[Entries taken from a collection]
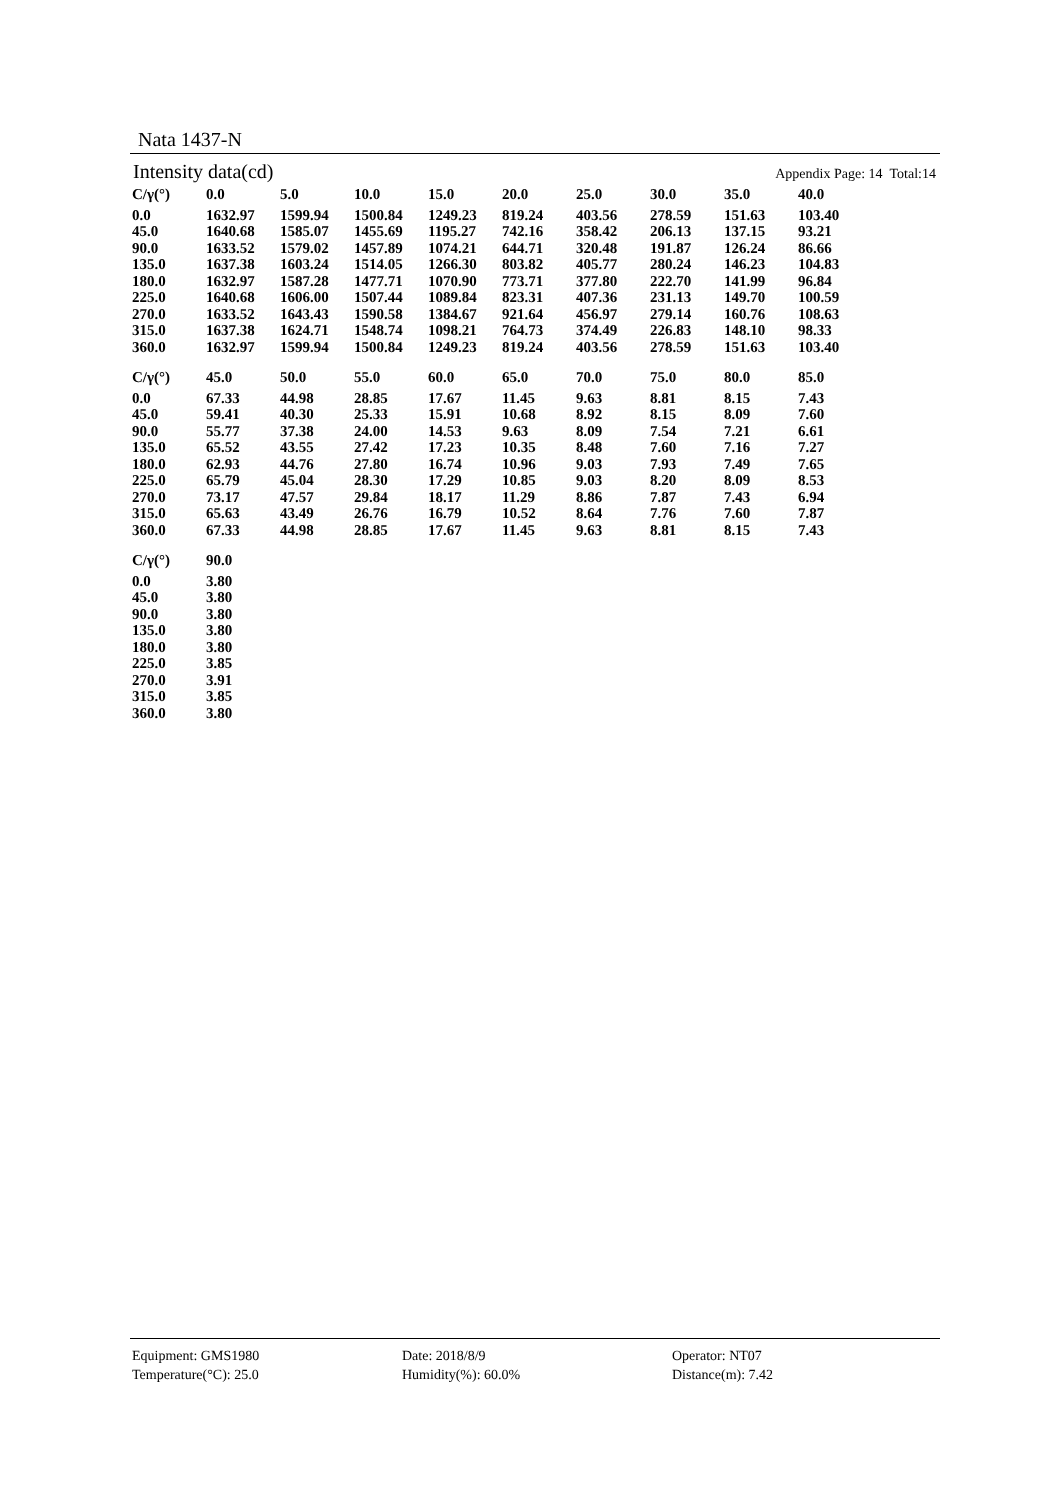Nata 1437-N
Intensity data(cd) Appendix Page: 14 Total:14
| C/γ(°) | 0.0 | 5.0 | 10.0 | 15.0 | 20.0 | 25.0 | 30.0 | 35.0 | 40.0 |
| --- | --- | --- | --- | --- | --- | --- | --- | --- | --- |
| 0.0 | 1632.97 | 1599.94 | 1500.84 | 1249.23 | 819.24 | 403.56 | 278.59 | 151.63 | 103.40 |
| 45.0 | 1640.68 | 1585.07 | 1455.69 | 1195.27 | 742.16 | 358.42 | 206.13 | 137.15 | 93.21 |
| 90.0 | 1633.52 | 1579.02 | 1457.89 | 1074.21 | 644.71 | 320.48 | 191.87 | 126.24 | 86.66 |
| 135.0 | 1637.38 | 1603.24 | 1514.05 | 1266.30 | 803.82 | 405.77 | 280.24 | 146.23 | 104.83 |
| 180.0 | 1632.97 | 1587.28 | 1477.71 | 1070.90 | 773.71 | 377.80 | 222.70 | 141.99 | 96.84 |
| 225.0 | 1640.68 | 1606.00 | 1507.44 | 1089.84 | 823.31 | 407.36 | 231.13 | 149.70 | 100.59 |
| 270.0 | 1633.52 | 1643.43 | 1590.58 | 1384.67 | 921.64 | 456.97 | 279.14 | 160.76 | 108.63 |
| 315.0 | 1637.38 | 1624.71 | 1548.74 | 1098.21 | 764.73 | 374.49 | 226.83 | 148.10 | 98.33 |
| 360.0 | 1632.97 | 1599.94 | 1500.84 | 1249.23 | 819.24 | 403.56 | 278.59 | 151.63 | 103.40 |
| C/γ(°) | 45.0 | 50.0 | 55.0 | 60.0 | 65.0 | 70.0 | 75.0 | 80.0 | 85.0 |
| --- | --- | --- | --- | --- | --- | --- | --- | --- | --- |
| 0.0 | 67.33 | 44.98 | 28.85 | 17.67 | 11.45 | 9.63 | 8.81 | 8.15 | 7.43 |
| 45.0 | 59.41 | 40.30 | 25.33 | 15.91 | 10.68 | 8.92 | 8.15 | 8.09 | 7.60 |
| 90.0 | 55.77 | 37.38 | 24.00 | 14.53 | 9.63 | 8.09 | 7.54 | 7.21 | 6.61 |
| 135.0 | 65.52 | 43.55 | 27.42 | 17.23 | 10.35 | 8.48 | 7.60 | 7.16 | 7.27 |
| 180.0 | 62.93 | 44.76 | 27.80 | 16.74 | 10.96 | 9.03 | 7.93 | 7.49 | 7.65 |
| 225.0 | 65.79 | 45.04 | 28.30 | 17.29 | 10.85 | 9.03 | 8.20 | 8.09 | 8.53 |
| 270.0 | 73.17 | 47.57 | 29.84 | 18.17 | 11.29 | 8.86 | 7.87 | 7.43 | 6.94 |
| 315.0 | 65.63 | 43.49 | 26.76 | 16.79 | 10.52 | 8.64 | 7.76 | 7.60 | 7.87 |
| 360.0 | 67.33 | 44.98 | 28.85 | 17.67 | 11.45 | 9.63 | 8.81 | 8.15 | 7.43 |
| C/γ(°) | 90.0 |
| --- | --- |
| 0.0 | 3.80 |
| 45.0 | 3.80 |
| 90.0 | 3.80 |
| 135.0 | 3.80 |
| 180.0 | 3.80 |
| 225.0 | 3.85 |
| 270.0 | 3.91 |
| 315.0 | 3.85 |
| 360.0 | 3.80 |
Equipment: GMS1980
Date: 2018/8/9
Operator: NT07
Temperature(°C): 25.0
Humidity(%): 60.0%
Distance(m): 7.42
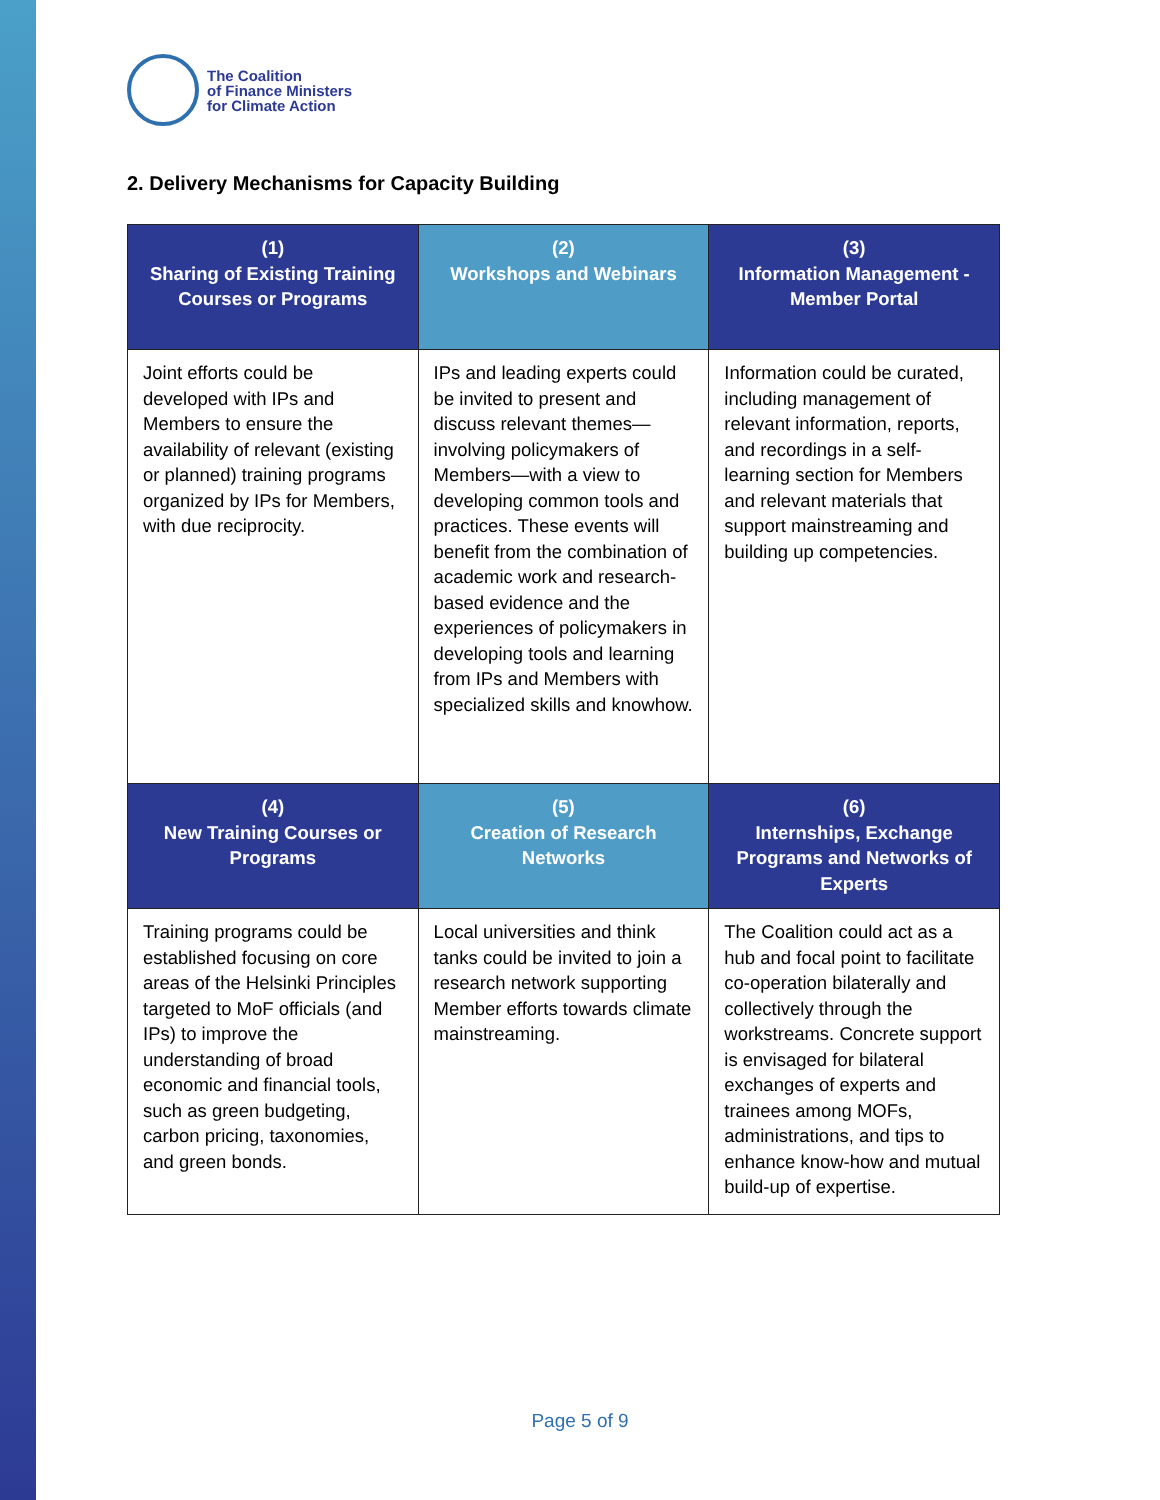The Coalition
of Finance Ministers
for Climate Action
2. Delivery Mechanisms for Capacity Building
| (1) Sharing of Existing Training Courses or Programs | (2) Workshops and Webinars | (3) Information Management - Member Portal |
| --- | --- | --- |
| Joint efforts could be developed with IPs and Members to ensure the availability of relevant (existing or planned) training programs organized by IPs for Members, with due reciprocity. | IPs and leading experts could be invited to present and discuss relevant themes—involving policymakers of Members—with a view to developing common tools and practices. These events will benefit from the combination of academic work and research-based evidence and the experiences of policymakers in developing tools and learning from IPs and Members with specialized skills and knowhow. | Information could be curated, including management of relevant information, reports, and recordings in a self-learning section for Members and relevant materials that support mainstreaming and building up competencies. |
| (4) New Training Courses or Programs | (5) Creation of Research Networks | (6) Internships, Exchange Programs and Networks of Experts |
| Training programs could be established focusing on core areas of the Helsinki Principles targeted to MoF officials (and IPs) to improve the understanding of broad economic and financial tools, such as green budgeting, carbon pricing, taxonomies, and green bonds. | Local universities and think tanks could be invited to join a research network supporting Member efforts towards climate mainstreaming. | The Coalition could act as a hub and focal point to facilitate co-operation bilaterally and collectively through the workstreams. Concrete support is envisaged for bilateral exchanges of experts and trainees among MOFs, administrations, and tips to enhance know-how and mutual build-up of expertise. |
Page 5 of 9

● **AIM OF THE TASK**
Wherever the string "efforts" occurs in the data, copy the line that holds it.

● **RESPONSE TO THIS EXERCISE**
| Joint efforts could be developed with IPs and Members to ensure the availability of relevant (existing or planned) training programs organized by IPs for Members, with due reciprocity. | IPs and leading experts could be invited to present and discuss relevant themes—involving policymakers of Members—with a view to developing common tools and practices. These events will benefit from the combination of academic work and research-based evidence and the experiences of policymakers in developing tools and learning from IPs and Members with specialized skills and knowhow. | Information could be curated, including management of relevant information, reports, and recordings in a self-learning section for Members and relevant materials that support mainstreaming and building up competencies. |
| Training programs could be established focusing on core areas of the Helsinki Principles targeted to MoF officials (and IPs) to improve the understanding of broad economic and financial tools, such as green budgeting, carbon pricing, taxonomies, and green bonds. | Local universities and think tanks could be invited to join a research network supporting Member efforts towards climate mainstreaming. | The Coalition could act as a hub and focal point to facilitate co-operation bilaterally and collectively through the workstreams. Concrete support is envisaged for bilateral exchanges of experts and trainees among MOFs, administrations, and tips to enhance know-how and mutual build-up of expertise. |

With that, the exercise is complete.